### YOUR GOAL
Extract every line of text from the material below without any changes, and omit the pictures from your answer.

Records excerpted from a collection

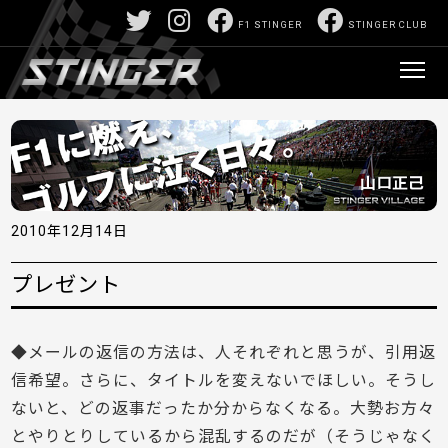
F1 STINGER
STINGER CLUB
2010年12月14日
プレゼント
◆メールの返信の方法は、人それぞれと思うが、引用返
信希望。さらに、タイトルを変えないでほしい。そうし
ないと、どの返事だったか分からなくなる。大勢お方々
とやりとりしているから混乱するのだが（そうじゃなく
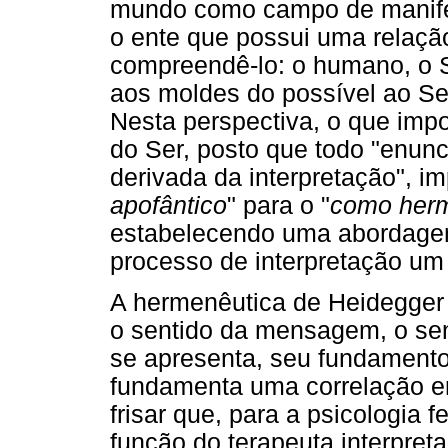
mundo como campo de manife
o ente que possui uma relaçã
compreendê-lo: o humano, o 
aos moldes do possível ao Ser-
Nesta perspectiva, o que impo
do Ser, posto que todo "enunc
derivada da interpretação", 
apofântico
" para o "
como herm
estabelecendo uma abordagem 
processo de interpretação um
A hermenêutica de Heidegger
o sentido da mensagem, o sen
se apresenta, seu fundamento
fundamenta uma correlação ent
frisar que, para a psicologia 
função do terapeuta interpreta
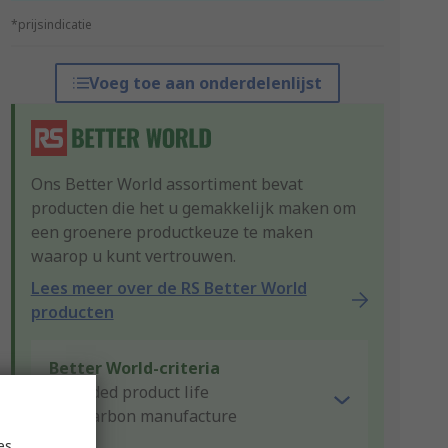
*prijsindicatie
Voeg toe aan onderdelenlijst
Ons Better World assortiment bevat
producten die het u gemakkelijk maken om
een groenere productkeuze te maken
waarop u kunt vertrouwen.
Lees meer over de RS Better World
producten
Better World-criteria
Extended product life
Low carbon manufacture
es,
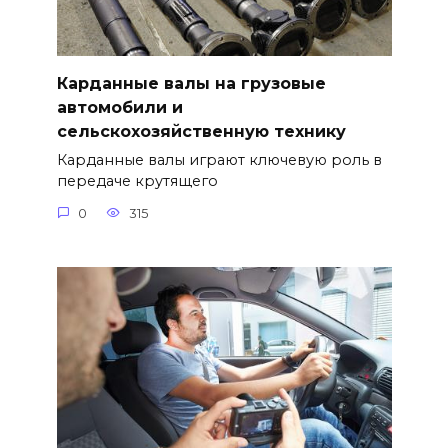
Карданные валы на грузовые
автомобили и
сельскохозяйственную технику
Карданные валы играют ключевую роль в
передаче крутящего
0
315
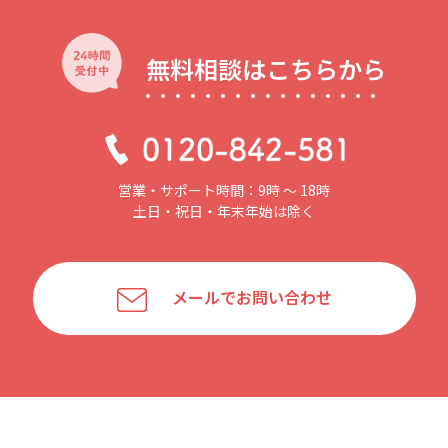
無料相談はこちらから
営業・サポート時間：9時 〜 18時
土日・祝日・年末年始は除く
メールでお問い合わせ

### THE ANSWER
F1 STINGER
STINGER CLUB
2010年12月14日
プレゼント
◆メールの返信の方法は、人それぞれと思うが、引用返
信希望。さらに、タイトルを変えないでほしい。そうし
ないと、どの返事だったか分からなくなる。大勢お方々
とやりとりしているから混乱するのだが（そうじゃなく
mundo como campo de manife
o ente que possui uma relaçã
compreendê-lo: o humano, o 
aos moldes do possível ao Ser-
Nesta perspectiva, o que impo
do Ser, posto que todo "enunc
derivada da interpretação", 
apofântico
" para o "
como herm
estabelecendo uma abordagem 
processo de interpretação um
A hermenêutica de Heidegger
o sentido da mensagem, o sen
se apresenta, seu fundamento
fundamenta uma correlação ent
frisar que, para a psicologia 
função do terapeuta interpreta
*prijsindicatie
Voeg toe aan onderdelenlijst
Ons Better World assortiment bevat
producten die het u gemakkelijk maken om
een groenere productkeuze te maken
waarop u kunt vertrouwen.
Lees meer over de RS Better World
producten
Better World-criteria
Extended product life
Low carbon manufacture
es,
Карданные валы на грузовые
автомобили и
сельскохозяйственную технику
Карданные валы играют ключевую роль в
передаче крутящего
0
315
無料相談はこちらから
営業・サポート時間：9時 〜 18時
土日・祝日・年末年始は除く
メールでお問い合わせ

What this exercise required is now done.